What wasn’t awesome was probably everything else. I had no formal teaching experience or training. I like to think that what I lacked in maturity and experience I more than made up for with my innocent enthusiasm. And since I wasn’t much older than the teenagers I was teaching, so I considered myself still “cool” enough to relate to them.
Inadequate and Unprepared
When Allison reminded that I was her seminary teacher back then, she also said, “I’m so sorry you had to put up with us!” Funny she should say that, because the only bad memories I have of that time is that I was an immense failure at object lessons.
Years of perspective and growth, as well as a second go-around at the early-morning seminary gig have taught me nothing but how woefully inadequate I must have been back then. I responded, “That was so much fun back then! However, I’m the one who should apologize for any negative seminary experience. Any error there was completely due to my immaturity and lack of experience. I loved every minute of it, though.”
Yet, Despite those Inadequacies…
Okay, finally we’re getting to the cool part of the story. Allison said, “No, I loved it. I remember sitting there and listening to you explain things and feeling the Spirit each time. I knew you KNEW and I wanted to know like you did. It definitely contributed to me seeking a testimony of my own.”
What makes that so cool to me isn’t that I did anything special or that I’m getting an awesome compliment many years after the fact. No, what makes this spectacular is that despite my inexperience, my love of the gospel and testimony of the atonement overcame any weaknesses of mine and the spirit still worked in that classroom.
I made a difference to one person.
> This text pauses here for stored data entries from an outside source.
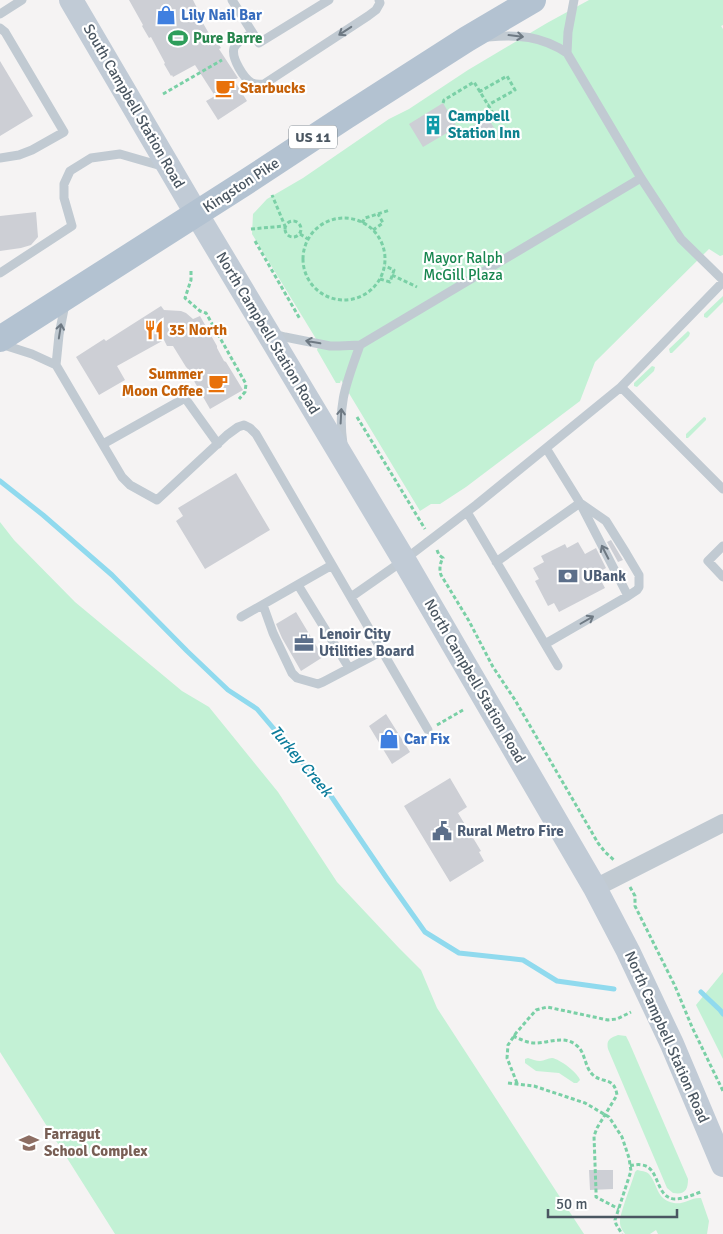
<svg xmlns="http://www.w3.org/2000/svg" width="723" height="1234" viewBox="0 0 723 1234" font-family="Signika,sans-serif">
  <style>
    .green { fill: #c3f1d5 }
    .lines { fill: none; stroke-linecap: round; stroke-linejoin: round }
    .stream { stroke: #90daee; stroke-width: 5 }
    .building { fill: #cdcfd5 }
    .path { stroke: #7ad0a6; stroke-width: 3; stroke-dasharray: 4 2.5; stroke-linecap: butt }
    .service { stroke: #c1cad2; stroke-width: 9 }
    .minor { stroke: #c1cad2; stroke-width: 18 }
    .secondary { stroke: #c1cbd6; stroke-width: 24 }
    .primary { stroke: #b3c2d1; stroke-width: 26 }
    .oneway { stroke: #6e7983 }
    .labels { text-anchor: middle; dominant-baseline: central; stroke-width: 4.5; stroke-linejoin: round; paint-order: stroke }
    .shield { fill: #fff; stroke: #808990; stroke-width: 1 }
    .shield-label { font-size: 14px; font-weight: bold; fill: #4a5661 }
    .shop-label { font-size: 15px; font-weight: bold; fill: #366cbe; stroke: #fff; text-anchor: start }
    .leisure-label { font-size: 15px; font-weight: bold; fill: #27864d; stroke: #fff; text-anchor: start }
    .food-label { font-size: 15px; font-weight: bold; fill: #c56008; stroke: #fff; text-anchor: start }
    .street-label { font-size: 15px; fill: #4a5661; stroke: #fff }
    .culture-label { font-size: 15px; font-weight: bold; fill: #0d838f; stroke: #fff; text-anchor: start }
    .park-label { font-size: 15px; fill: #17864f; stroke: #fff }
    .service-label { font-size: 15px; font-weight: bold; fill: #4e5e75; stroke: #fff; text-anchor: start }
    .education-label { font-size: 15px; font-weight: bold; fill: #785e54; stroke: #fff; text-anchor: start }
    .water-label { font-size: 16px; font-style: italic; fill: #0c7c9b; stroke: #fff }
  </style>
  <rect width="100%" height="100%" fill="#f5f3f3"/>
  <path class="green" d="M589 0H723V25L721 26 723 29V255L720 256 709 249 595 362 580 401 466 487 440 504H431L420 511 341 380 340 383H336L317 350 318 347H321L252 234 253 214 267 199 303 178 389 119 409 109 468 70 547 23Z
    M723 296V302L707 318 704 317V314Z
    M688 331 690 333 689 336 672 353H670L669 349Z
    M652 366 655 367 654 371 637 387 634 386V383Z
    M704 417 706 418V420L688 438H686V434Z
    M0 522 14 540 75 602 182 691 209 707 278 792 337 882 399 948 421 970 437 1008 584 1234H115L0 1052Z
    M723 972V1059L696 1005Z
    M618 1035 626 1036 629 1042 688 1179C688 1190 685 1195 673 1193L667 1188 608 1049C606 1040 610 1038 618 1035Z
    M528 1058C532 1059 536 1061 540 1061 544 1061 548 1058 552 1058 560 1059 578 1073 580 1080L577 1083H574L559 1073 536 1071 525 1063V1059Z
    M637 1170C641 1171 646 1171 649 1174 658 1184 656 1200 674 1203 684 1205 691 1197 701 1198L709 1221 707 1234H658L656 1230 650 1234H625C623 1231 620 1227 620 1223 619 1215 632 1183 635 1172Z"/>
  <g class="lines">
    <path class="stream" d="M0 481 43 515 112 575 187 651 228 690 257 709 331 796 386 877 425 932 459 953 523 960 557 981 614 989
      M701 992 720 1010 723 1014"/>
  </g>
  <path class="building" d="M129 0H193L198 10 196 11 211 37 213 35 221 48 219 49 238 78 234 80 247 101 218 120 206 101 215 96 195 65 173 77 172 75 171 76 164 64 165 63 151 37 149 38 142 26 143 25Z
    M0 61 33 116 0 136Z
    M443 103 457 127 423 147 409 124Z
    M488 118 496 131 482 140 473 126Z
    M36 212 38 237 31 245 21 248 0 251V216Z
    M161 306 164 310 181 311 186 313 193 319 200 316 217 346V348L224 361 226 362 243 390 210 409 194 381V379L187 368 186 367 173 346H167L164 340 117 366 125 380 99 395 76 357 104 339 106 341Z
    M236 473 270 530 205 569 176 521 183 516 178 508Z
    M611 540 623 560 618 562 607 542Z
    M578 542 585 554 596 548 606 568 597 573 605 588 559 612 554 603 548 606 535 581 539 579 533 568 544 562 541 556 565 544 567 548Z
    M296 612 323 657 301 671 282 638 276 624Z
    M386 714 410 752 392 764 369 726Z
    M450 778 467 807 458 813 481 851 479 852 484 861 450 882 404 806Z
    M589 1170H613V1189L590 1190Z"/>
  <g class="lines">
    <path class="path" d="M479 92 507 76 515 90 488 105
      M163 94 222 60
      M443 103 444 100 474 82 493 113
      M303 259a41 41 0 1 1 82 0a41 41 0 1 1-82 0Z
      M285 229a8 8 0 1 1 16 0a8 8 0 1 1-16 0Z
      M362 223 365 218 390 210
      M251 229 285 226 272 195
      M373 230 383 223 378 214
      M300 234 308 239
      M255 241 300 319
      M191 271V280L185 298 200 311 206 313 246 384 245 392 239 399
      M392 275 417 287
      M380 279 390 282 394 270 385 266
      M357 417 425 529
      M437 550 439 555 443 558C440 563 439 569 441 575L469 621 493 667 515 700 598 843 605 852 614 860
      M437 725 463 710
      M630 887 635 896V906L675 986 692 1027 723 1091
      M513 1036C520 1039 527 1043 535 1043 549 1043 564 1035 576 1045 586 1052 584 1067 593 1075 603 1084 614 1076 617 1095L597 1128 594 1136 596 1191V1197L619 1209
      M508 1083 534 1086 585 1103 609 1117 622 1137 629 1158 631 1171 615 1220 616 1224 622 1234
      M517 1083 507 1058 508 1045 516 1033 536 1010 547 1007 608 1020 617 1019 631 1012
      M630 1166C634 1165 638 1164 642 1165 660 1167 655 1198 675 1199 684 1199 692 1195 701 1192"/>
    <path class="service" d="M232 0 259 43 329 0
      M0 14 22 0
      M0 28 5 32 64 132 32 150 19 155 0 158
      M252 33C246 37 237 41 234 48 231 58 244 79 252 83 257 85 260 84 264 84L368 16 376 10 380 3 379 0
      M488 37C517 34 542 36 567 53L641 178 681 239 723 280
      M567 53 568 32 574 0
      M0 273 72 226 64 198V184L70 171 91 158 120 154 165 167
      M65 304 59 335 56 365 122 477 130 485 157 500 227 435 238 427 244 425 250 428 256 434 428 730
      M274 334 285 337 330 346H339L360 345 641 178
      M1 344 32 354 56 365
      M621 387 723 282
      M103 444 185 398 218 444
      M343 444C337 403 347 382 360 345
      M546 448 580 503 628 596
      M467 512 558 666
      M723 546 708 561 723 577
      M496 562 580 503
      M298 585 349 668
      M351 597 404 560 476 505 621 387 723 489
      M263 605 273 633 292 673 297 678 318 684 323 682 382 651
      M241 617 332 565
      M545 644 628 596 637 590 639 587V575L626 553 606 521 580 503"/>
    <path class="minor" d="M595 888 723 823"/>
    <path class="secondary" d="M71 0 196 213 404 560 595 888 628 951 672 1044 723 1165"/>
    <path class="primary" d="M0 339 246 182 345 117 467 39 533 0"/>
  </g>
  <defs><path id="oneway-shaft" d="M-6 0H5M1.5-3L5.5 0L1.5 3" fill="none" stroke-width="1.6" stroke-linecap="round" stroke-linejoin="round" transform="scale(1.25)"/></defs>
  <g class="oneway">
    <use href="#oneway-shaft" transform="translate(345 31) rotate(147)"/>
    <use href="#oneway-shaft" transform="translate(516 36) rotate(7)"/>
    <use href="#oneway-shaft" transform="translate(60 331) rotate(-81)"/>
    <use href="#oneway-shaft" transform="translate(313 342) rotate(-170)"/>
    <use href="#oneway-shaft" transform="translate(341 416) rotate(-87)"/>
    <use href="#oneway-shaft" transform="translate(605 552) rotate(-117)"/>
    <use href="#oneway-shaft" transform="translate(587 620) rotate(-30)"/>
  </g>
  <defs>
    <symbol id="shop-bare" viewBox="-9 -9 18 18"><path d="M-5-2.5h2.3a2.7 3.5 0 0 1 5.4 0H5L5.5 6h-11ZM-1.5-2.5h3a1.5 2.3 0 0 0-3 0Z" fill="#3f7fe0" stroke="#fff" stroke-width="2.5" paint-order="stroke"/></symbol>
    <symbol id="stadium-bare" viewBox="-9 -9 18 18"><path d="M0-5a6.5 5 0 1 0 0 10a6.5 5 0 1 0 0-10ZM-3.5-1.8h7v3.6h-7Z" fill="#2e9e5b" stroke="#fff" stroke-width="2.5" paint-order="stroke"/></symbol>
    <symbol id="cafe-bare" viewBox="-9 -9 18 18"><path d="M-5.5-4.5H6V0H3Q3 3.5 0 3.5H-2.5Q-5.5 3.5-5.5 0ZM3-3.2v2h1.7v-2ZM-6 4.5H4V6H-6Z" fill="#e8710a" stroke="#fff" stroke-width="2.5" paint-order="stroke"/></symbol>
    <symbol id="building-bare" viewBox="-9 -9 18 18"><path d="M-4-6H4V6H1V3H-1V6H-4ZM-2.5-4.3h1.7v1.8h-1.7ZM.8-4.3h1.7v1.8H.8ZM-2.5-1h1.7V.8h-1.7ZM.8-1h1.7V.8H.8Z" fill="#0f9aa8" stroke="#fff" stroke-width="2.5" paint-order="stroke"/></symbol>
    <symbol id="restaurant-bare" viewBox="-9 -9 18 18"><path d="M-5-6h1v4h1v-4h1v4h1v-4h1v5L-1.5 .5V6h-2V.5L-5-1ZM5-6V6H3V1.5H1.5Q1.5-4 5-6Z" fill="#e8710a" stroke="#fff" stroke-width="2.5" paint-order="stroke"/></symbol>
    <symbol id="bank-bare" viewBox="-9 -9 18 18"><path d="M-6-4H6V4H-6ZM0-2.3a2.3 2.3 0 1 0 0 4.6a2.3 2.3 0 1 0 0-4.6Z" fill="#5c6f8a" stroke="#fff" stroke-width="2.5" paint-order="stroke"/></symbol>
    <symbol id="office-bare" viewBox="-9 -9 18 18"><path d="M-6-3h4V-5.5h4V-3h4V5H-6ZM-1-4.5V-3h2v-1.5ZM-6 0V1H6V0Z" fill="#5c6f8a" stroke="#fff" stroke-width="2.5" paint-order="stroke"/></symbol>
    <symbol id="civic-bare" viewBox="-9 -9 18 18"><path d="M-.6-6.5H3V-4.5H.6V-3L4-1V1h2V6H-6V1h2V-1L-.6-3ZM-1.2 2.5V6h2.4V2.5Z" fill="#5c6f8a" stroke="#fff" stroke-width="2.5" paint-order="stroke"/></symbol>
    <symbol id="school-bare" viewBox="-9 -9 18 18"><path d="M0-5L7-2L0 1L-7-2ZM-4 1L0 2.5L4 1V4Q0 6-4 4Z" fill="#8d6e63" stroke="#fff" stroke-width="2.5" paint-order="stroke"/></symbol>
  </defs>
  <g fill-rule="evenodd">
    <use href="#shop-bare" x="152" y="1" width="28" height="28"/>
    <use href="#stadium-bare" x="164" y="24" width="28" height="28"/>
    <use href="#cafe-bare" x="211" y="74" width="28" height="28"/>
    <use href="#building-bare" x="419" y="111" width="28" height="28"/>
    <use href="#restaurant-bare" x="140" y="316" width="28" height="28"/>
    <use href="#cafe-bare" x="204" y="369" width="28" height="28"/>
    <use href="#bank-bare" x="554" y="562" width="28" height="28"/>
    <use href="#office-bare" x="290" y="629" width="28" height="28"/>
    <use href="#shop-bare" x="375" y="725" width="28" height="28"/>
    <use href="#civic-bare" x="428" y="817" width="28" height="28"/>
    <use href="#school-bare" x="15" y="1129" width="28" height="28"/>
  </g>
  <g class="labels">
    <rect class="shield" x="289" y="125.5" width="48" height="23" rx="4"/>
    <g class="shield-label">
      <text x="313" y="137">US 11</text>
    </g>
    <g class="shop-label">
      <text x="181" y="15">Lily Nail Bar</text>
      <text x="404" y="739">Car Fix</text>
    </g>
    <g class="leisure-label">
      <text x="193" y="38">Pure Barre</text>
    </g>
    <g class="food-label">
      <text x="240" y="88">Starbucks</text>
      <text x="169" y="330">35 North</text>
      <text x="203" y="374" text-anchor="end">Summer<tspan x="203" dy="17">Moon Coffee</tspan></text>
    </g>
    <g class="street-label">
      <text transform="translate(134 106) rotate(60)">South Campbell Station Road</text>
      <text transform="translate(241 185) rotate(-33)">Kingston Pike</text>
      <text transform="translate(268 333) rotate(59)">North Campbell Station Road</text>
      <text transform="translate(475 681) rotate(60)">North Campbell Station Road</text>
      <text transform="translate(667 1037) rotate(66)">North Campbell Station Road</text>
    </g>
    <g class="culture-label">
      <text x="448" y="116">Campbell<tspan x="448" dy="17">Station Inn</tspan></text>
    </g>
    <g class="park-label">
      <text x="463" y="258">Mayor Ralph<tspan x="463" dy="17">McGill Plaza</tspan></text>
    </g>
    <g class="service-label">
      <text x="583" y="576">UBank</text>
      <text x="319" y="634">Lenoir City<tspan x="319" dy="17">Utilities Board</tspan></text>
      <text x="457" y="831">Rural Metro Fire</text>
    </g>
    <g class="education-label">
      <text x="44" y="1134">Farragut<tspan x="44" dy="17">School Complex</tspan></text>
    </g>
    <g class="water-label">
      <text transform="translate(301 761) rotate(50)">Turkey Creek</text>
    </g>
  </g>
  <path d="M548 1209v8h129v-8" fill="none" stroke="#4a5661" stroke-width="2.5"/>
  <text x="556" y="1209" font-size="15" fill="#4a5661" stroke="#ffffff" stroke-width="4" paint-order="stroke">50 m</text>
</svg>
Maybe more, sure, but to one person, just being me mattered and was enough, and the powers of heaven stepped in to make up for all of my inadequacies.
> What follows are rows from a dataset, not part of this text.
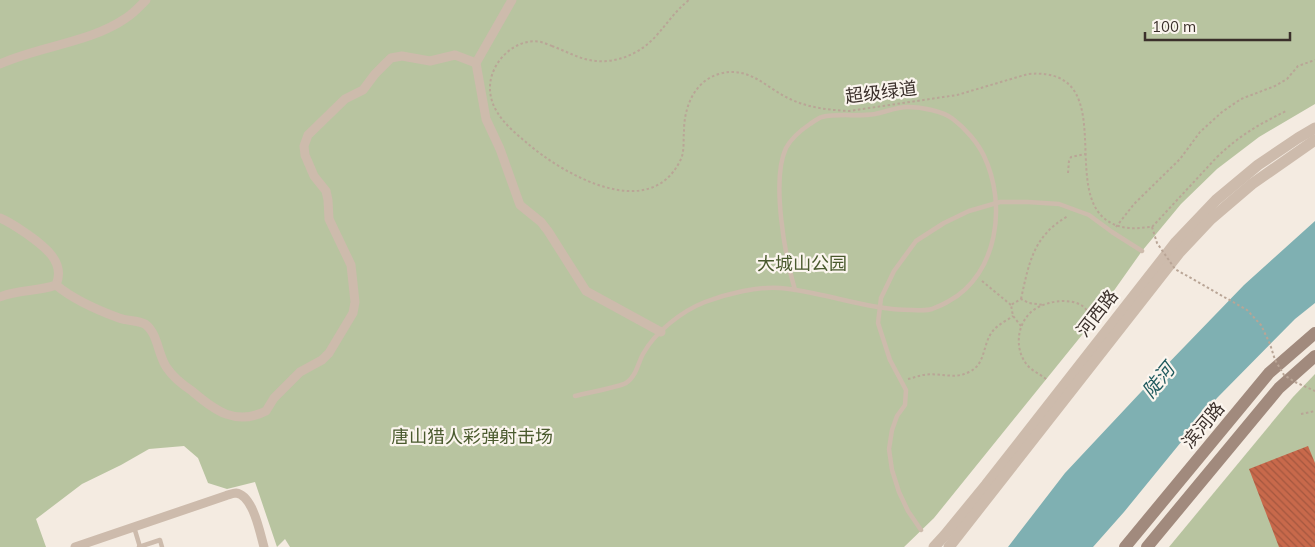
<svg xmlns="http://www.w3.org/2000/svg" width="1315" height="547" viewBox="0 0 1315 547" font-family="Mulish,'Noto Sans SC',sans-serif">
<defs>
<pattern id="building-back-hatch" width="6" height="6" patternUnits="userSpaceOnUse" patternTransform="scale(1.25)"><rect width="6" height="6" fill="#c8694b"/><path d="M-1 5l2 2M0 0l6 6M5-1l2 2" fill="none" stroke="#a4573f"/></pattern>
</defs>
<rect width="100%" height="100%" fill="#f4ebe1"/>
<g fill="#b8c4a0">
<polygon points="0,0 1315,0 1315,104 1259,137 1217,169 1181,204 1142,251 1086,330 934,518 904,547 290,547 285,539 277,547 255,482 227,489 208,483 198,458 184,446 149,449 121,465 82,484 36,519 46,547 0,547"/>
<polygon points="1315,374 1315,547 1169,547 1293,397"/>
</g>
<polygon fill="#7fb0b2" points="1315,221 1315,303 1295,319 1217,398 1124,512 1093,547 1008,547 1065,473 1156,376 1244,285"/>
<polygon fill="url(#building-back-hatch)" points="1308,446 1315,463 1315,547 1279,547 1249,469"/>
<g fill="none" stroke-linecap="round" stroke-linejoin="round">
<g stroke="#b9a596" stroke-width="2" stroke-dasharray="2.5 2.5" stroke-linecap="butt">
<path d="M552,46C563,50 574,56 585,59C610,66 638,56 655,37C668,23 674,12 689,0"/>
<path d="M1217,157C1240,135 1258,125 1286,111"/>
<polyline points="1068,173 1069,161 1071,157 1085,154"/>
<polyline points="1116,227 1134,204 1180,159 1200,132 1222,112 1241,99 1275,86 1287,79 1298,66 1315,60"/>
<polyline points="982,281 1011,305"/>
<path d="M1021,299C1029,263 1033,236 1068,216"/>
<polyline points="1021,326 1013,316 1011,305 1021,299 1029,303 1044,305"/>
<path d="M908,379C913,378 918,376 923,375C939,372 954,380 969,372C986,364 982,346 992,332C997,325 1006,321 1013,316"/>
<path d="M1046,379C1041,375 1035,372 1030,368C1015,354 1015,328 1030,313C1041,302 1067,297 1081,305C1086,308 1090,315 1094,319"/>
<polyline points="1301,414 1315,411"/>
</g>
<g stroke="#cdbbac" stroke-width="4.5">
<path d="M575,396C586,393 619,387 626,383C636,377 638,363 643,354C655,332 682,311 705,302C726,294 758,286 780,288C825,292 867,310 912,310C919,310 926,311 932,309C937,307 944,304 949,301C998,274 1007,204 984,156C978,143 965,128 953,119C943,111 921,107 908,107C897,107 885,112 875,114C858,117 839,113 822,117C818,118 813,122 810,124C801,130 791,139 786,148C771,180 785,256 795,290"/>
<polyline points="134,527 140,547"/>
<polyline points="921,530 908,511 899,492 892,470 889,449 892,430 897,416 905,405 906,390 890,360 878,323 881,298 894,271 916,241 944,223 969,211 1000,202 1028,202 1059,204 1089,215 1112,232 1142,251"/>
<polyline points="139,547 160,540 162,547"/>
</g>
<g stroke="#cdbbac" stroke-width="9">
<polyline points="512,0 476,63 486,119 500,149 520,205 541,222 548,231 586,291 661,332"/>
<path d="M0,64C39,46 90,43 126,18C134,13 140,6 146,0"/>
<path d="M0,218C10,222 18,228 27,234C44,246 66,262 56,285C37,292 18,289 0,297"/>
<path d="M56,285C74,300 97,310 119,318C127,321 138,320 145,324C158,333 158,356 167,368C173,377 183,385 192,391C215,411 236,426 266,411L274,398L300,372L322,360L329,353L353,313L355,302L351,265L329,219L328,200L326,191L314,176L305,155L304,146L308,135L345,99L363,90L375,74L391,58L402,56L430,61L455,55L476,63"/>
<path d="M75,547L225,496C228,495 233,493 236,493C253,495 260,533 264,547"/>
</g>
<g stroke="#cdbbac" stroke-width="11">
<polyline points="934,547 945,535 986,485 1176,242 1216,200 1258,165 1298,138 1315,128"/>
<polyline points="949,547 1179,253 1211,219 1252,184 1315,140"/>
</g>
<g stroke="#a18a7d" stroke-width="12">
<polyline points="1125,547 1269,373 1315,333"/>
<polyline points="1147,547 1279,388 1315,356"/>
</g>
<g stroke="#b9a596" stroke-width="2" stroke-dasharray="2.5 2.5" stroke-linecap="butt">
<path d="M552,46C549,45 545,43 541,42C516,37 491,61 490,86C489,111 509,128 527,143C564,175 649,223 680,161C685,152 683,140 684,131C684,108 694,81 719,74C749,65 766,88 790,99C809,108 829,110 849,111L957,95L1028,74C1132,65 1043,219 1129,228C1136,229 1144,227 1152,227L1217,157"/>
<polyline points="1152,227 1157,243 1175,269 1247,310 1261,325 1270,344 1275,360 1284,375 1295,382 1315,391"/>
</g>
</g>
<g text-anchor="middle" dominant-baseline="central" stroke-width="4.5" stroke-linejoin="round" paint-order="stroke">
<g font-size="18" fill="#3b302b" stroke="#fbf5ee">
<text transform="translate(881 92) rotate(-7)">超级绿道</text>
<text transform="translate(1097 313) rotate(-52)">河西路</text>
<text transform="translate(1203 425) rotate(-50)">滨河路</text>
</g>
<g font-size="18" fill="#4a5a2e" stroke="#fbf5ee">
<text x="802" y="263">大城山公园</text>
<text x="472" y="436">唐山猎人彩弹射击场</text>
</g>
<g font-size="19" font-style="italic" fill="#1f5a5e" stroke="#fbf5ee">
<text transform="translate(1158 380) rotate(-51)">陡河</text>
</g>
</g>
<path d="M1145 32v8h145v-8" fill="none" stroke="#3b302b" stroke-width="2.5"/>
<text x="1152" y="32" font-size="15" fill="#3b302b" stroke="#fbf5ee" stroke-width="4" paint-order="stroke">100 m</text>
</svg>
The most important number in the atonement, in the gospel, and the only one that matters, is “one.” We approach the heavens in prayer on an individual basis, “to work out [our] own salvation.” (Philippians 2:12.) No one else can approach the Savior on our behalf; we alone are responsible for that.
When Jesus visited the Nephites, on that first day, 2500 people individually approached the Savior, “…going forth one by one until they had all gone forth, and did see with their eyes and did feel with their hands, and did know of a surety…” (3 Nephi 11: 15.) Twenty-five hundred people, sure, but each one counted as an individual, and had that one-on-one experience with their Savior.
Additionally, Jesus Himself reminds us of the principle of the One when he said, “And if it so be that you should labor all your days, and bring, save it be one soul unto me, how great shall be your joy…!” (D&C 18:15.)
The Most Important Number is You
One person matters. Each person matters. Every individual is counted and known and matters.
“Sadly, in today’s world, a person’s importance is often judged by the size of the audience before which he or she performs. Yet, in the eyes of the Lord, there may be only one size of audience that is of lasting importance—and that is just one, each one, you and me, and each one of the children of God. The irony of the Atonement is that it is infinite and eternal, yet it is applied individually, one person at a time.” (2004–A:84, M. Russell Ballard, “The Atonement and the Value of One Soul.”)
You matter, and don’t you ever forget it.